Se possibile e ragionevole, la ripartizione dovrà essere rappresentata in decili secondo le fasce di età.
Antrag des Bundesrates
Il Consiglio federale propone di respingere il postulato.
Stellungnahme des Bundesrates
L'avere di vecchiaia e il capitale di copertura delle rendite variano considerevolmente tra i singoli assicurati e beneficiari di rendita, anche nella medesima fascia d'età. Concretamente, l'avere di vecchiaia dell'assicurato dipende dai contributi versati e dai prelievi effettuati. Ovviamente, giocano un ruolo importante anche i redditi patrimoniali e la loro distribuzione agli assicurati. L'avere di vecchiaia dipende quindi dal reddito dell'assicurato, ma anche dall'impostazione del piano di prestazioni dell'istituto di previdenza, dai riscatti, dai prelievi anticipati per la promozione della proprietà di abitazioni, da eventuali lacune contributive o, in caso di divorzio, dalla suddivisione del patrimonio previdenziale. Sarebbe quindi molto oneroso rilevare per ogni assicurato la ripartizione del patrimonio previdenziale.

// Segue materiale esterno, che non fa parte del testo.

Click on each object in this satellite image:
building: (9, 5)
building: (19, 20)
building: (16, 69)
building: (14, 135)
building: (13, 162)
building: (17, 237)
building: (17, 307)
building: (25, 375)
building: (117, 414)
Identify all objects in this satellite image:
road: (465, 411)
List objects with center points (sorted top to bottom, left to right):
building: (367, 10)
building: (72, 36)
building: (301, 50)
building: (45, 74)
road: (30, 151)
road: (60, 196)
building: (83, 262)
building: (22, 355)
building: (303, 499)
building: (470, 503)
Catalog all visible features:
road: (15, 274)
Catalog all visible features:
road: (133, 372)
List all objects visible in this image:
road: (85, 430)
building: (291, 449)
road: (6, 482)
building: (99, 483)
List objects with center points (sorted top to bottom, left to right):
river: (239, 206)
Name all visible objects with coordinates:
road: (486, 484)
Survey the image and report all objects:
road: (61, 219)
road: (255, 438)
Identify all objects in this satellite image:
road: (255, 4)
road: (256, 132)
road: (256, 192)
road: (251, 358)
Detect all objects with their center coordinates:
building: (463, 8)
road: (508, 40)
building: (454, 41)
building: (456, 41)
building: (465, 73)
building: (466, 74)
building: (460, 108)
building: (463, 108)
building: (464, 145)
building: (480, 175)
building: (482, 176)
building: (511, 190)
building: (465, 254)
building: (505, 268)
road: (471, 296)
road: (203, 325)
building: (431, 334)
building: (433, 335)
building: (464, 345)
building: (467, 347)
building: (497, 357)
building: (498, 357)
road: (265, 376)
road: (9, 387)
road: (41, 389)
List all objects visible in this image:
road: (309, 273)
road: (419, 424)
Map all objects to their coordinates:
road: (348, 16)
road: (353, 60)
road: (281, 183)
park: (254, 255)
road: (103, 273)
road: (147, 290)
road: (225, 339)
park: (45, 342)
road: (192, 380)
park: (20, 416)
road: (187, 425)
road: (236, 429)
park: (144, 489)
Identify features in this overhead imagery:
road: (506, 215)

Tuttavia, questo non sarebbe ancora sufficiente per spiegare la ripartizione del patrimonio previdenziale a livello generale. Si dovrebbero infatti rilevare per ogni assicurato l'evoluzione dell'avere di vecchiaia e i motivi di quest'evoluzione (compresa la distribuzione agli assicurati dei redditi da capitale), presentandoli poi, ad esempio, secondo criteri socio-demografici. Ciononostante, l'interpretazione dei dati statistici così ottenuti sarebbe molto complessa, in quanto l'evoluzione dell'avere di vecchiaia è influenzata da moltissimi fattori.
Vista la loro entità, la realizzazione delle rilevazioni richiederebbe molto tempo e comporterebbe costi elevati, che andrebbero sostenuti in ampia misura dagli istituti di previdenza, e quindi dagli assicurati. Considerata la difficoltà nell'interpretare le statistiche, è poco probabile che queste ultime possano fornire nuove indicazioni. Inoltre, nel secondo pilastro ogni assicurato risparmia per se stesso, il che porta a una determinata ripartizione del patrimonio. E anche se dalle rilevazioni risultasse una ripartizione del patrimonio non equa, il secondo pilastro - contrariamente al primo - non prevede la ridistribuzione delle risorse, che è quindi un principio estraneo al sistema.
L'aliquota di conversione delle rendite, dal canto suo, risulta dalla speranza di vita e dall'interesse tecnico. Essa non ha niente a che vedere con la ripartizione del patrimonio e quindi, per principio, non dovrebbe basarsi su una ridistribuzione tra assicurati né esserne la causa. In questo contesto la ripartizione del patrimonio nella previdenza professionale ha un'importanza solo secondaria. Pertanto, una statistica in merito non contribuirebbe in alcun modo a risolvere il problema dell'aliquota di conversione.
Il Consiglio federale propone di respingere il postulato.